- [Tasks and exercises]:
A. List every person named in the Poets on Jesus post.
B. Answer these questions from the Poets on Jesus post, one per line:
(i) What kind of vehicle does the neighbor drive?
(ii) Which publisher issued Riven Doggeries, and in what year?
(iii) According to the writer, what is on the island instead of churches?
C. From the Poets on Jesus post, reproduce word for word the stretch from "Jesus got up" through "I love everybody.".

- [Document extract]:
:::::
Posted in Glit Lit

Poets on Jesus (Limited Edition)

“Even a Saint Won’t Protect You: Use a Condom,”  photo by Steve Butterman, São Paulo, BrazilEven a Saint Won’t Protect You: Use a Condom,” photo by Steve Butterman, São Paulo, Brazil

Because I live on the beach in what some folks call old Florida, there are a fair number of ponytailed guys in my neighborhood who look like Jesus. One, in particular, drives a pick-up and loves animals, even abandoned beach cats. I don’t know if my neighbor, Pete, is a poet or not. He looks like a middle-aged, hard-drugging Jesus to me, so he could be. We say hi to each other most evenings. And if a hurricane came along, I know he’d share his canned chili and Easy Cheese. One weekend he parked his truck crooked to keep tourists out of our lot and blocked my space by accident. When I politely tapped on his door to move his truck, he yelled from the shower: Park on the goddamn grass, asshole.

Jesus, I said to myself.

Once in a while a poet comes along who thinks he gets Jesus. This is my thesis. The “thinks he” qualification is important. I contemplated taking it out, so that my thesis wouldn’t sound watery, or worse, judgmental. Finally, I left it in, and there it remains, giving me away as a weird Jesus cynic while I write this on a sunny Easter in old Florida surrounded by seedy holy old Floridians. Tourists clutter the beach after going to church on the mainland. (There are no churches on the island, only sea.) Somewhere, a poet is writing about Jesus.

Goodtime Jesus

by James Tate

Jesus got up one day a little later than usual. He had been dream-
ing so deep there was nothing left in his head. What was it?
A nightmare, dead bodies walking all around him, eyes rolled
back, skin falling off. But he wasn’t afraid of that. It was a beau-
tiful day. How ’bout some coffee? Don’t mind if I do. Take a little
ride on my donkey, I love that donkey. Hell, I love everybody.

(from Riven Doggeries, Ecco, 1979)

And singing about Jesus.
:::::
Items from a dataset

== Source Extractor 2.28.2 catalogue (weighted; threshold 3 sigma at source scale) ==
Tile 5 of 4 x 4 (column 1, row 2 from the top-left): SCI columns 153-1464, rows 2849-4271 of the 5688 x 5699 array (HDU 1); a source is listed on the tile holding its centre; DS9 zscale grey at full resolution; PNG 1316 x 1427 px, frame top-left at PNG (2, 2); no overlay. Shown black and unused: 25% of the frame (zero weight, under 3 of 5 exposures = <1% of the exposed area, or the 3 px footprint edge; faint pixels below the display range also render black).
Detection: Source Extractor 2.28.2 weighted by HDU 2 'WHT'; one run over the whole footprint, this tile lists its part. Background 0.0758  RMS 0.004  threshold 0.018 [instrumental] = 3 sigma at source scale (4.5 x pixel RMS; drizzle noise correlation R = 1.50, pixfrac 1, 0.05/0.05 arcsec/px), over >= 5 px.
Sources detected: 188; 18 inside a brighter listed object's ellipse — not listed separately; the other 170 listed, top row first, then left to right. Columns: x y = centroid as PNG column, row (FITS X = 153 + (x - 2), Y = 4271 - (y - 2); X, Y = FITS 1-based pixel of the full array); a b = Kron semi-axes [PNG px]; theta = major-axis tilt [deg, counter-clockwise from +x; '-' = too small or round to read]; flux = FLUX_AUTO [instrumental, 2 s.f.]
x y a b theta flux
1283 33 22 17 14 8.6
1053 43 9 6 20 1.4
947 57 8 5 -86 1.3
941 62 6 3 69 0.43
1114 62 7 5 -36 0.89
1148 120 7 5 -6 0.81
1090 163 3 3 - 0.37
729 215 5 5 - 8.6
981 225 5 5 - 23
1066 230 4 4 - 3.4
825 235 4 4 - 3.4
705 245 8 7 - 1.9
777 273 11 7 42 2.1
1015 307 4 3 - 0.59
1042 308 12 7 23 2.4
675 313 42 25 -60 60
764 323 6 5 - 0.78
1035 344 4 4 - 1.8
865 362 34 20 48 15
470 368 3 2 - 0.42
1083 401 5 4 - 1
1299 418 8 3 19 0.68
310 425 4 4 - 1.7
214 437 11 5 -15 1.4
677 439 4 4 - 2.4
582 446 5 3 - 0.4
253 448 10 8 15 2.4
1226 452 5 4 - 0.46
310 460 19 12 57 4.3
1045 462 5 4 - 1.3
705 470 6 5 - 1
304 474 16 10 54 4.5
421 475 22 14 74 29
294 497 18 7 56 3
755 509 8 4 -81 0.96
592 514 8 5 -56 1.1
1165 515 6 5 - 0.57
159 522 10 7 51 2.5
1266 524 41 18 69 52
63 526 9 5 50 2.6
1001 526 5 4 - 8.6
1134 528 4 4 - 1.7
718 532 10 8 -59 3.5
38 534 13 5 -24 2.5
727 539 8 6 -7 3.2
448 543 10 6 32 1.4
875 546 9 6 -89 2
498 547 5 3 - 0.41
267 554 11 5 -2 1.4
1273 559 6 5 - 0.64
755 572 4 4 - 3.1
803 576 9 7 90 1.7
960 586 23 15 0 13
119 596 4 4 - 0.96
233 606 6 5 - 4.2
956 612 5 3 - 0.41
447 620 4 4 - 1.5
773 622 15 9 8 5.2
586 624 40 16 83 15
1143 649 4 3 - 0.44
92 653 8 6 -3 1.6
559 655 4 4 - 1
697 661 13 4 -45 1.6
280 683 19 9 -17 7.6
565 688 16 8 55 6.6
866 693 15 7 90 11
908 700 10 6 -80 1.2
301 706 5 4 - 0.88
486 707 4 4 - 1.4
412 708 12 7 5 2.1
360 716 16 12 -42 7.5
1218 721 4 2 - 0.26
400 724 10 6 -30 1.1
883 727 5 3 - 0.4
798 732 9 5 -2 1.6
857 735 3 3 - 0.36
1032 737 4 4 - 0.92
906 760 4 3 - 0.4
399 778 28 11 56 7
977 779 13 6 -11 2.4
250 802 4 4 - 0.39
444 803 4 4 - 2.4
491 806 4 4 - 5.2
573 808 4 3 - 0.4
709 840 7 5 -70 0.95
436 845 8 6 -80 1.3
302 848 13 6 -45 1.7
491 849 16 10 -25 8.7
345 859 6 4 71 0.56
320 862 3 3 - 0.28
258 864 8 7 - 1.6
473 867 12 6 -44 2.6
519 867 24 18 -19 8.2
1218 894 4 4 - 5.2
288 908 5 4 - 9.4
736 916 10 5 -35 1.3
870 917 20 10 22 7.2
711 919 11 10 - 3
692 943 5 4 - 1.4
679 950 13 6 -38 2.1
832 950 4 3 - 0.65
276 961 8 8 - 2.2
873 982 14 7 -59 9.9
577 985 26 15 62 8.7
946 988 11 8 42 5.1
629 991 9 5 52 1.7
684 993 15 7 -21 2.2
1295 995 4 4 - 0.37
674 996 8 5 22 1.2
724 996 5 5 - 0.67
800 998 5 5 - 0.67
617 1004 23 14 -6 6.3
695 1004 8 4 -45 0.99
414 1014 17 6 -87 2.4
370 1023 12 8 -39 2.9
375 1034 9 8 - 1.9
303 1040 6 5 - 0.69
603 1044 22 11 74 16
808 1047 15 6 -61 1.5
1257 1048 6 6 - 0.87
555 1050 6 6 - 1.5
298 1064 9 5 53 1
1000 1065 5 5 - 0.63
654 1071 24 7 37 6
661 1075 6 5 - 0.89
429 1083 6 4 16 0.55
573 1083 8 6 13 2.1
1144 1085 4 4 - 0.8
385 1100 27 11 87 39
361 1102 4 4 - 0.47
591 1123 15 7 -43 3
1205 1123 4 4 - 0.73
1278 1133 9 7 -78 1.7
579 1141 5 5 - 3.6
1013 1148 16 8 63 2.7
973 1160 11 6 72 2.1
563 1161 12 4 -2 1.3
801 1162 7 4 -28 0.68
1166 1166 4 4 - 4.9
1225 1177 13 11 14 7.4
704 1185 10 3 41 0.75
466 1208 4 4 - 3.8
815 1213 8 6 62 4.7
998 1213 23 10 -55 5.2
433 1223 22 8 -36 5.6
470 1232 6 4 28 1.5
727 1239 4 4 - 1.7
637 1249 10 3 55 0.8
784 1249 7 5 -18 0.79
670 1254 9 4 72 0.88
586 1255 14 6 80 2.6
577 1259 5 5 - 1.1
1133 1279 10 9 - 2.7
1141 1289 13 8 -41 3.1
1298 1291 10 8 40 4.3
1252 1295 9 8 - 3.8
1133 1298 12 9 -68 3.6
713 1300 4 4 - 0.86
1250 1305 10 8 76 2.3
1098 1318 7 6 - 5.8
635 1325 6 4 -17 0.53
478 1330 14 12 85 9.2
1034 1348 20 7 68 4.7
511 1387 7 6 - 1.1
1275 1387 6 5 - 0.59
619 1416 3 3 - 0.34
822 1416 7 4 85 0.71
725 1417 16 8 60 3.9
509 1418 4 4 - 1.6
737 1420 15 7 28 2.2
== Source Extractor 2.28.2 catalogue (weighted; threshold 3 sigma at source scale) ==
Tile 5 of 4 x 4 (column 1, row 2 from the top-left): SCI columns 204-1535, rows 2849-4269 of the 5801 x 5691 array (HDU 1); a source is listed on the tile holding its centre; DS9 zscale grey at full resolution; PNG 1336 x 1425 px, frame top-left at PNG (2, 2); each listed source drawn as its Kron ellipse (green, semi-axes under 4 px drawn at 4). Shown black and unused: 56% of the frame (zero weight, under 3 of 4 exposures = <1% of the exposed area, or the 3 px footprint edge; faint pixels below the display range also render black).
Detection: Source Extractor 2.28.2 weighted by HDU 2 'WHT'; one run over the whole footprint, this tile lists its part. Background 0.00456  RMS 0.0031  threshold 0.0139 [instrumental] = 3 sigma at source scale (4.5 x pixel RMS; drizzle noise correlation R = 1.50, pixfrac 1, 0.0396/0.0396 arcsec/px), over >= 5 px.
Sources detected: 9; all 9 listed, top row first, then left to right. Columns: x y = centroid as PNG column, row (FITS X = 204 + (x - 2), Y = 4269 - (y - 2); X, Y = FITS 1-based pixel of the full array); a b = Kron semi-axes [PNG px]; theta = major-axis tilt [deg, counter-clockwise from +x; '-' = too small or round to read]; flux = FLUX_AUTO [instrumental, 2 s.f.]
:::::
- [Responses to the tasks]:
A. Steve Butterman, Pete, Jesus, James Tate

B.
(i) A pick-up.
(ii) Ecco, in 1979.
(iii) Only sea.

C.
Jesus got up one day a little later than usual. He had been dream-
ing so deep there was nothing left in his head. What was it?
A nightmare, dead bodies walking all around him, eyes rolled
back, skin falling off. But he wasn’t afraid of that. It was a beau-
tiful day. How ’bout some coffee? Don’t mind if I do. Take a little
ride on my donkey, I love that donkey. Hell, I love everybody.